Vor ihr stand die dicke, kleine Freundin, ihr, wie so oft schon, vergeblich Trost zusprechend.

„Es muß sein; und wenn er alles weiß, wird es besser mit mir werden!“ seufzte Corona. „Sorge Dich nicht um mich, Minchen, ich muß es überstehen! Und laß uns allein, wenn er kommt, denn was wir in dieser Stunde miteinander ausringen, darf Niemand, auch das treuste Freundesherz nicht, theilen.“

Bald darauf hörten sie Einsiedel’s Schritt auf dem Hausflur. Wilhelmine sprang hin ihm zu öffnen und schlüpfte dann, mit einem traurigen Blick auf die Freundin, hinaus.

Corona erhob sich und streckte dem Kommenden die Hand entgegen; ihre Glieder bebten, und sie mußte sich niedersetzen, um nicht hinzusinken.

Er eilte auf sie zu, preßte ihre Hand an Lippen und Herz und sah sie mit dem warmen Blick besorgter Liebe an.
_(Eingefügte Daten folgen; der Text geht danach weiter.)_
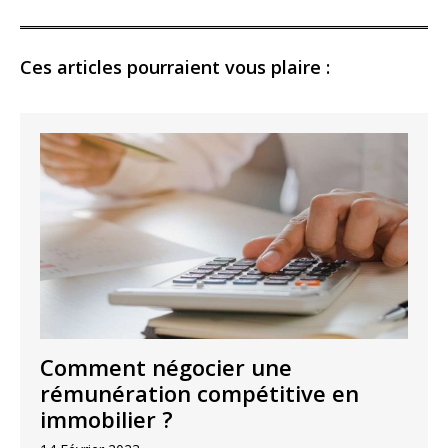
Ces articles pourraient vous plaire :
Comment négocier une
rémunération compétitive en
immobilier ?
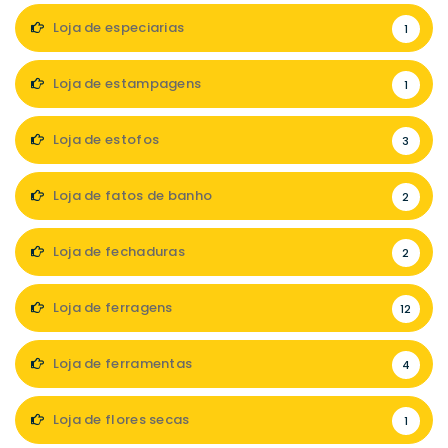
Loja de especiarias
1
Loja de estampagens
1
Loja de estofos
3
Loja de fatos de banho
2
Loja de fechaduras
2
Loja de ferragens
12
Loja de ferramentas
4
Loja de flores secas
1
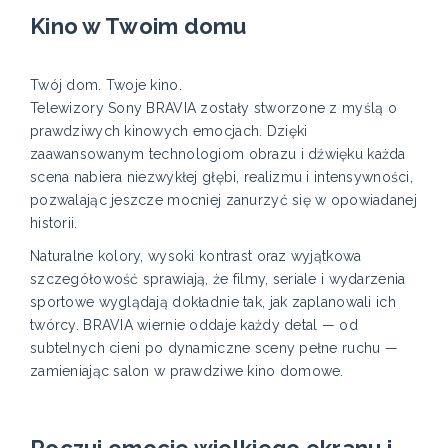
Kino w Twoim domu
Twój dom. Twoje kino.
Telewizory Sony BRAVIA zostały stworzone z myślą o
prawdziwych kinowych emocjach. Dzięki
zaawansowanym technologiom obrazu i dźwięku każda
scena nabiera niezwykłej głębi, realizmu i intensywności,
pozwalając jeszcze mocniej zanurzyć się w opowiadanej
historii.
Naturalne kolory, wysoki kontrast oraz wyjątkowa
szczegółowość sprawiają, że filmy, seriale i wydarzenia
sportowe wyglądają dokładnie tak, jak zaplanowali ich
twórcy. BRAVIA wiernie oddaje każdy detal — od
subtelnych cieni po dynamiczne sceny pełne ruchu —
zamieniając salon w prawdziwe kino domowe.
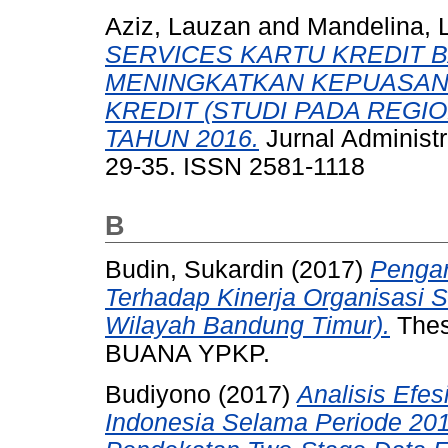
Aziz, Lauzan
and
Mandelina, 
SERVICES KARTU KREDIT 
MENINGKATKAN KEPUASAN
KREDIT (STUDI PADA REGI
TAHUN 2016.
Jurnal Administra
29-35. ISSN 2581-1118
B
Budin, Sukardin
(2017)
Penga
Terhadap Kinerja Organisasi 
Wilayah Bandung Timur).
Thes
BUANA YPKP.
Budiyono
(2017)
Analisis Efe
Indonesia Selama Periode 2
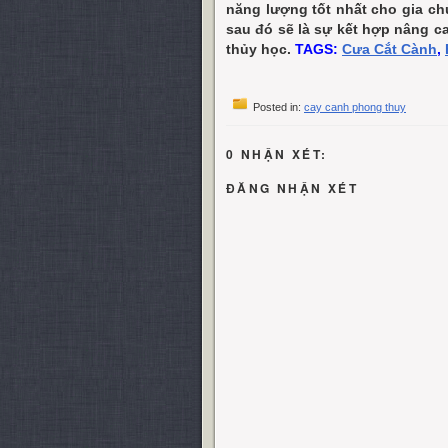
năng lượng tốt nhất cho gia ch
sau đó sẽ là sự kết hợp nâng c
thủy học.
TAGS:
Cưa Cắt Cành
,
Posted in:
cay canh phong thuy
0 NHẬN XÉT:
ĐĂNG NHẬN XÉT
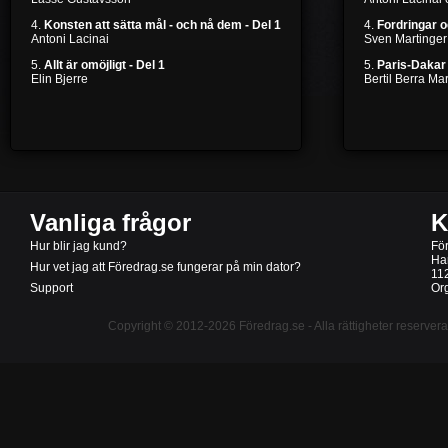
4.
Konsten att sätta mål - och nå dem - Del 1
4.
Fordringar 
Antoni Lacinai
Sven Martinger
5.
Allt är omöjligt - Del 1
5.
Paris-Dakar 
Elin Bjerre
Bertil Berra M
Vanliga frågor
K
Hur blir jag kund?
Fö
Ha
Hur vet jag att Föredrag.se fungerar på min dator?
11
Support
Or
Copyright © 2012-2026
Föredrag.se
- Alla rättigheter reserver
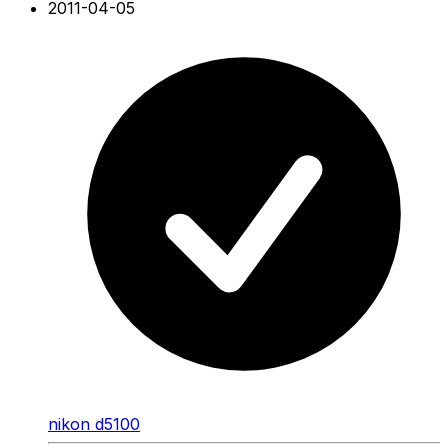
2011-04-05
nikon d5100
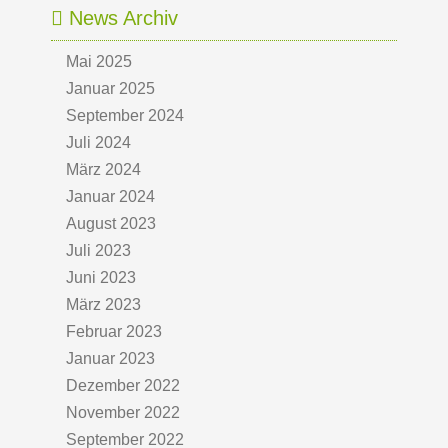
News Archiv
Mai 2025
Januar 2025
September 2024
Juli 2024
März 2024
Januar 2024
August 2023
Juli 2023
Juni 2023
März 2023
Februar 2023
Januar 2023
Dezember 2022
November 2022
September 2022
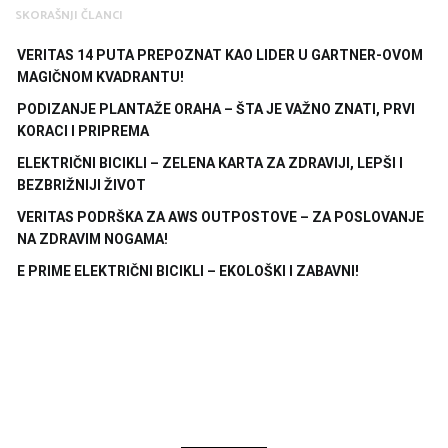
SKORAŠNJI ČLANCI
VERITAS 14 PUTA PREPOZNAT KAO LIDER U GARTNER-OVOM
MAGIČNOM KVADRANTU!
PODIZANJE PLANTAŽE ORAHA – ŠTA JE VAŽNO ZNATI, PRVI
KORACI I PRIPREMA
ELEKTRIČNI BICIKLI – ZELENA KARTA ZA ZDRAVIJI, LEPŠI I
BEZBRIŽNIJI ŽIVOT
VERITAS PODRŠKA ZA AWS OUTPOSTOVE – ZA POSLOVANJE
NA ZDRAVIM NOGAMA!
E PRIME ELEKTRIČNI BICIKLI – EKOLOŠKI I ZABAVNI!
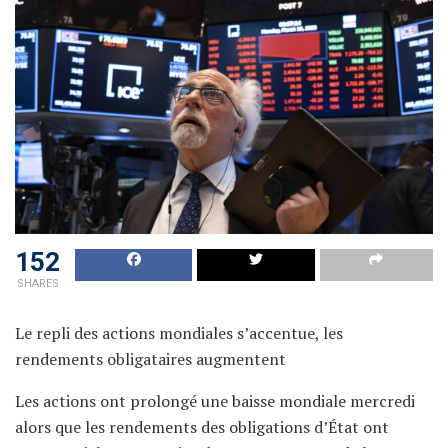
152
SHARES
Le repli des actions mondiales s’accentue, les
rendements obligataires augmentent
Les actions ont prolongé une baisse mondiale mercredi
alors que les rendements des obligations d’État ont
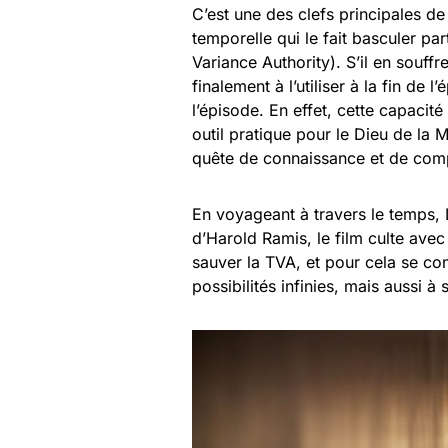
C’est une des clefs principales de 
temporelle qui le fait basculer p
Variance Authority). S’il en souff
finalement à l’utiliser à la fin de l
l’épisode. En effet, cette capacité
outil pratique pour le Dieu de la
quête de connaissance et de com
En voyageant à travers le temps, 
d’Harold Ramis, le film culte avec 
sauver la TVA, et pour cela se con
possibilités infinies, mais aussi à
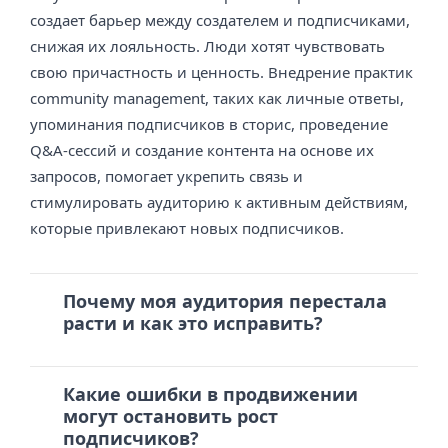
создает барьер между создателем и подписчиками,
снижая их лояльность. Люди хотят чувствовать
свою причастность и ценность. Внедрение практик
community management, таких как личные ответы,
упоминания подписчиков в сторис, проведение
Q&A-сессий и создание контента на основе их
запросов, помогает укрепить связь и
стимулировать аудиторию к активным действиям,
которые привлекают новых подписчиков.
Почему моя аудитория перестала
расти и как это исправить?
Какие ошибки в продвижении
могут остановить рост
подписчиков?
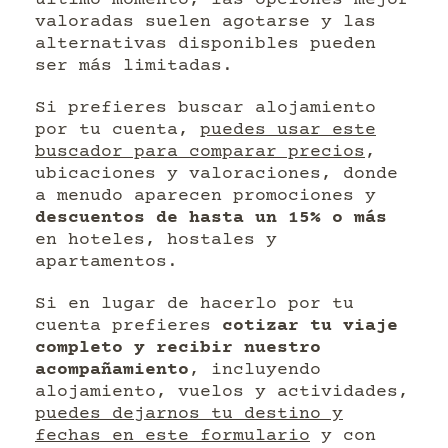
último momento, las opciones mejor
valoradas suelen agotarse y las
alternativas disponibles pueden
ser más limitadas.
Si prefieres buscar alojamiento
por tu cuenta,
puedes usar este
buscador para comparar precios
,
ubicaciones y valoraciones, donde
a menudo aparecen promociones y
descuentos de hasta un 15% o más
en hoteles, hostales y
apartamentos.
Si en lugar de hacerlo por tu
cuenta prefieres
cotizar tu viaje
completo y recibir nuestro
acompañamiento
, incluyendo
alojamiento, vuelos y actividades,
puedes dejarnos tu destino y
fechas en este formulario
y con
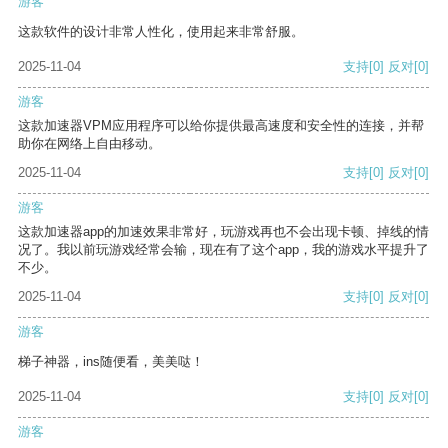
游客
这款软件的设计非常人性化，使用起来非常舒服。
2025-11-04
支持
[0]
反对
[0]
游客
这款加速器VPM应用程序可以给你提供最高速度和安全性的连接，并帮
助你在网络上自由移动。
2025-11-04
支持
[0]
反对
[0]
游客
这款加速器app的加速效果非常好，玩游戏再也不会出现卡顿、掉线的情
况了。我以前玩游戏经常会输，现在有了这个app，我的游戏水平提升了
不少。
2025-11-04
支持
[0]
反对
[0]
游客
梯子神器，ins随便看，美美哒！
2025-11-04
支持
[0]
反对
[0]
游客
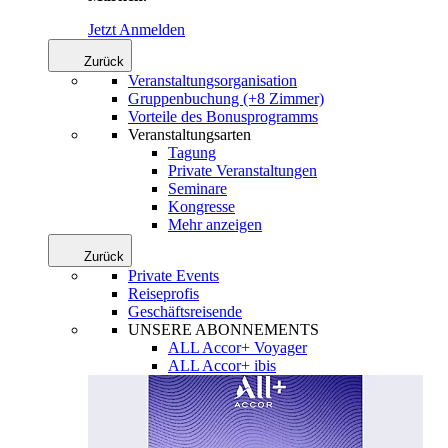
Jetzt Anmelden
Zurück
Veranstaltungsorganisation
Gruppenbuchung (+8 Zimmer)
Vorteile des Bonusprogramms
Veranstaltungsarten
Tagung
Private Veranstaltungen
Seminare
Kongresse
Mehr anzeigen
Zurück
Private Events
Reiseprofis
Geschäftsreisende
UNSERE ABONNEMENTS
ALL Accor+ Voyager
ALL Accor+ ibis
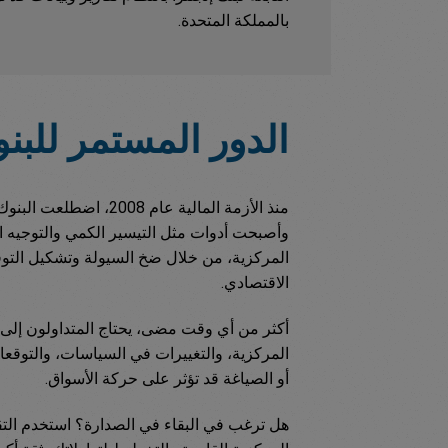
بالمملكة المتحدة.
الدور المستمر للبن
منذ الأزمة المالية عام 8
وأصبحت أدوات مثل التيسير الكمي والتوجيه ا
المركزية، من خلال ضخ السيولة وتشكيل التوق
الاقتصادي.
أكثر من أي وقت مضى، يحتاج المتداولون إلى م
المركزية، والتغييرات في السياسات، والتوقعات
أو الصياغة قد تؤثر على حركة الأسواق.
هل ترغب في البقاء في الصدارة؟ استخدم الت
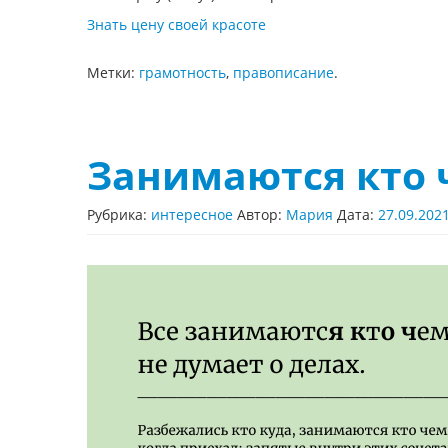
Знать цену своей красоте
Метки:
грамотность
,
правописание
.
Занимаются кто 
Рубрика:
интересное
Автор:
Мария
Дата:
27.09.202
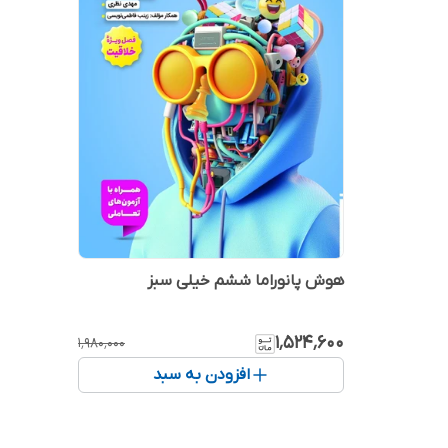
هوش پانوراما ششم خیلی سبز
۱٬۵۲۴٬۶۰۰
۱٬۹۸۰٬۰۰۰
افزودن به سبد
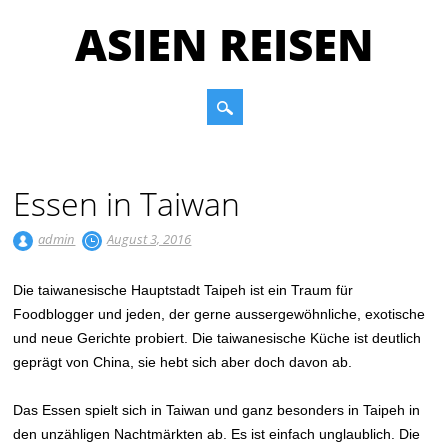
ASIEN REISEN
Main menu
Skip to content
Essen in Taiwan
admin
August 3, 2016
Die taiwanesische Hauptstadt Taipeh ist ein Traum für
Foodblogger und jeden, der gerne aussergewöhnliche, exotische
und neue Gerichte probiert. Die taiwanesische Küche ist deutlich
geprägt von China, sie hebt sich aber doch davon ab.
Das Essen spielt sich in Taiwan und ganz besonders in Taipeh in
den unzähligen Nachtmärkten ab. Es ist einfach unglaublich. Die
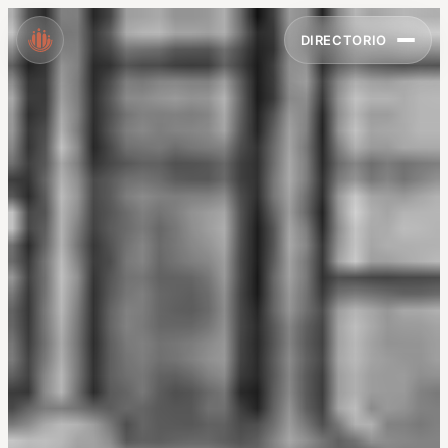
DIRECTORIO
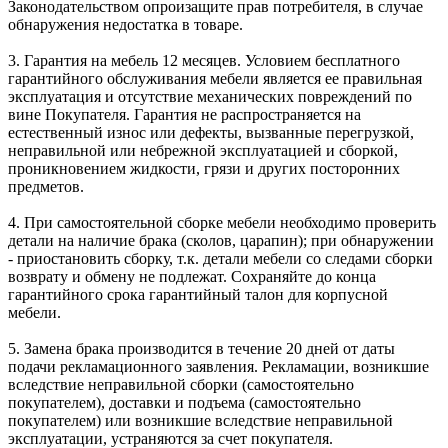
Законодательством опроизащите прав потребителя, в случае
обнаружения недостатка в товаре.
3. Гарантия на мебель 12 месяцев. Условием бесплатного
гарантийного обслуживания мебели является ее правильная
эксплуатация и отсутствие механических повреждений по
вине Покупателя. Гарантия не распространяется на
естественный износ или дефекты, вызванные перегрузкой,
неправильной или небрежной эксплуатацией и сборкой,
проникновением жидкости, грязи и других посторонних
предметов.
4. При самостоятельной сборке мебели необходимо проверить
детали на наличие брака (сколов, царапин); при обнаружении
- приостановить сборку, т.к. детали мебели со следами сборки
возврату и обмену не подлежат. Сохраняйте до конца
гарантийного срока гарантийный талон для корпусной
мебели.
5. Замена брака производится в течение 20 дней от даты
подачи рекламационного заявления. Рекламации, возникшие
вследствие неправильной сборки (самостоятельно
покупателем), доставки и подъема (самостоятельно
покупателем) или возникшие вследствие неправильной
эксплуатации, устраняются за счет покупателя.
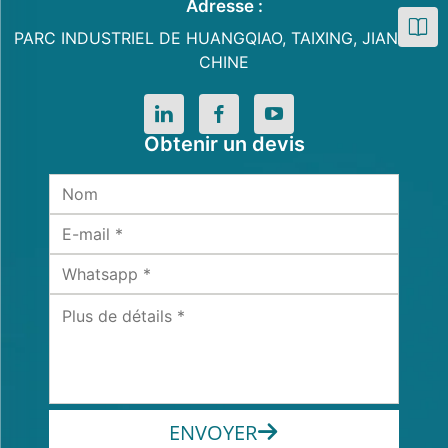
Adresse :
PARC INDUSTRIEL DE HUANGQIAO, TAIXING, JIANGSU,
CHINE
Obtenir un devis
ENVOYER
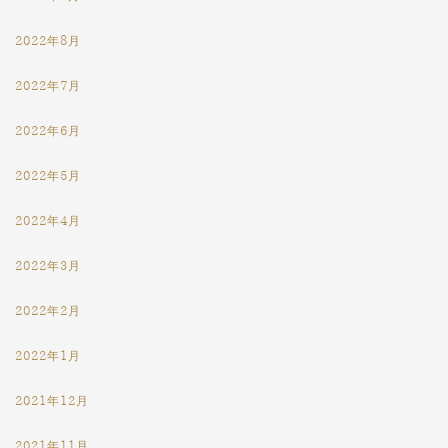
2022年8月
2022年7月
2022年6月
2022年5月
2022年4月
2022年3月
2022年2月
2022年1月
2021年12月
2021年11月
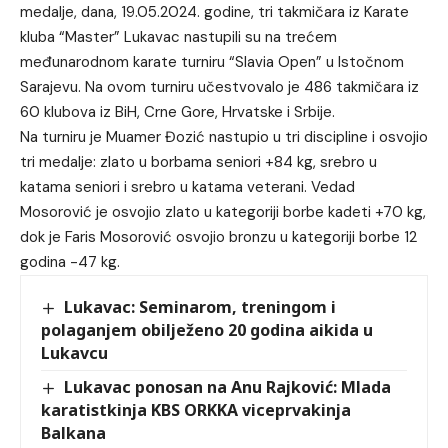
medalje, dana, 19.05.2024. godine, tri takmičara iz Karate
kluba “Master” Lukavac nastupili su na trećem
međunarodnom karate turniru “Slavia Open” u Istočnom
Sarajevu. Na ovom turniru učestvovalo je 486 takmičara iz
60 klubova iz BiH, Crne Gore, Hrvatske i Srbije.
Na turniru je Muamer Đozić nastupio u tri discipline i osvojio
tri medalje: zlato u borbama seniori +84 kg, srebro u
katama seniori i srebro u katama veterani. Vedad
Mosorović je osvojio zlato u kategoriji borbe kadeti +70 kg,
dok je Faris Mosorović osvojio bronzu u kategoriji borbe 12
godina -47 kg.
Lukavac: Seminarom, treningom i
polaganjem obilježeno 20 godina aikida u
Lukavcu
Lukavac ponosan na Anu Rajković: Mlada
karatistkinja KBS ORKKA viceprvakinja
Balkana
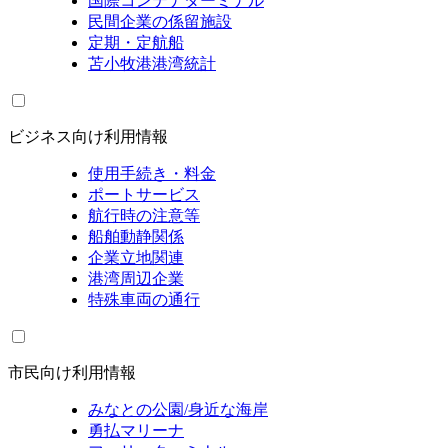
国際コンテナターミナル
民間企業の係留施設
定期・定航船
苫小牧港港湾統計
ビジネス向け利用情報
使用手続き・料金
ポートサービス
航行時の注意等
船舶動静関係
企業立地関連
港湾周辺企業
特殊車両の通行
市民向け利用情報
みなとの公園/身近な海岸
勇払マリーナ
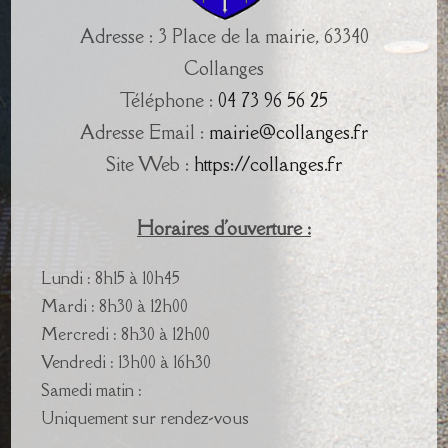
Adresse : 3 Place de la mairie, 63340
Collanges
Téléphone :
04 73 96 56 25
Adresse Email :
mairie@collanges.fr
Site Web :
https://collanges.fr
Horaires d'ouverture :
Lundi : 8h15 à 10h45
Mardi : 8h30 à 12h00
Mercredi : 8h30 à 12h00
Vendredi : 13h00 à 16h30
Samedi matin :
Uniquement sur rendez-vous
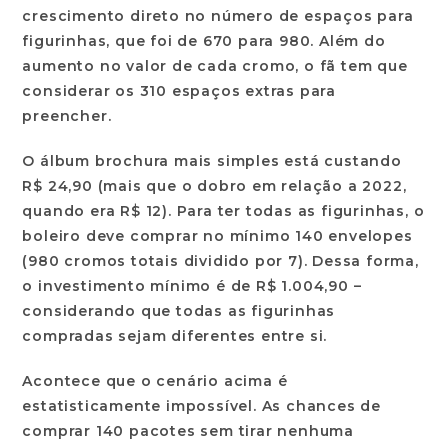
crescimento direto no número de espaços para
figurinhas, que foi de 670 para 980. Além do
aumento no valor de cada cromo, o fã tem que
considerar os 310 espaços extras para
preencher.
O álbum brochura mais simples está custando
R$ 24,90 (mais que o dobro em relação a 2022,
quando era R$ 12). Para ter todas as figurinhas, o
boleiro deve comprar no mínimo 140 envelopes
(980 cromos totais dividido por 7). Dessa forma,
o investimento mínimo é de R$ 1.004,90 –
considerando que todas as figurinhas
compradas sejam diferentes entre si.
Acontece que o cenário acima é
estatisticamente impossível. As chances de
comprar 140 pacotes sem tirar nenhuma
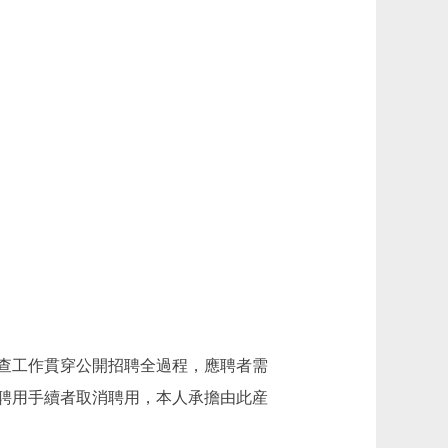
查工作貫穿公開招聘全過程，應聘者需
聘用手續者取消聘用，本人承擔由此産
„Wie bleich, Corona!“ flüsterte er; bewegt aber fuhr er fort: „Was werden Sie mir Großes, Trennendes zu sagen haben? O, ich schwöre Ihnen im Voraus: ich nehme es mit jedem Feinde, jedem Hindernisse auf! Sobald ich nur weiß, um was es sich handelt, bin ich zur That bereit.“

„Ich danke Ihnen für diesen Enthusiasmus der Liebe, der Ihrer still träumerischen Art seltsam, aber herzbestrickend läßt. Armer Freund! Sie und ‚Er‘, welch ein ungleicher Kampf! Armes unschuldiges, vertrauendes Kind, möchte ich sagen, wenn ich Sie mir Ihm gegenüber denke!“

„Corona! schonen Sie mein männliches Selbstgefühl und sprechen Sie es endlich aus, wer dieser Er, dieser Gewaltige, Unbezwingliche, Ihr Herr und Tyrann, der Spender jener unheimlichen Sammetschleife ist, und was er Ihnen ist.“

„Wir sind zu diesem Zwecke heute beisammen,“ erwiderte sie mit dem tiefsten Ernste. „Was er mir ist? O Einsiedel! - Er ist - mein Gemahl!“

Sie sank zurück und bedeckte ihr Angesicht mit den Händen. „Corona!“ schrie er aus, „Sie, Sie vermählt? Das ist also jenes Hinderniß! - Schrecklich! -“

Er ging mit starken Schritten in dem kleinen Zimmer auf und ab und trat wieder vor sie hin. Ihr mit sanfter Gewalt die Hände von den tränenfeuchten Augen nehmend, sah er sie liebevoll an und bat:

„Erzählen Sie mir Alles; sagen Sie mir, wie Sie ihm verbunden wurden und wer er ist!“

„Ja,“ entgegnete sie, sich aufraffend, „das Furchtbare ist ausgesprochen, es wird mich erleichtern, Alles erklären, Ihnen aus tiefster Seele beichten zu können.“

Er setzte sich zu ihr, nahm dann und wann ihre Hand und lauschte mit ganzer Hingabe ihren Worten. Corona hub an:

„Als ich zwölf Jahre alt war, kam ich mit Eltern und Geschwistern nach Leipzig und sang ein paar Jahre darauf in den großen Concerten. Der treffliche Capellmeister Hiller bildete mich aus, und ich lebte von ganzem Herzen in der Musik. Ich mußte mich anstrengen, denn ich sah eine hochbegabte, Alles verdunkelnde Rivalin mit mir um die Gunst des Publicums ringen; Sie wissen, wen ich meine: Demoiselle Schmehling, die jetzige Frau Mara. Diese Anspornung, Tüchtiges zu leisten, erhob mich und bewahrte


Spottvögel.
Nach dem Oelgemälde von Charlotte Hampel.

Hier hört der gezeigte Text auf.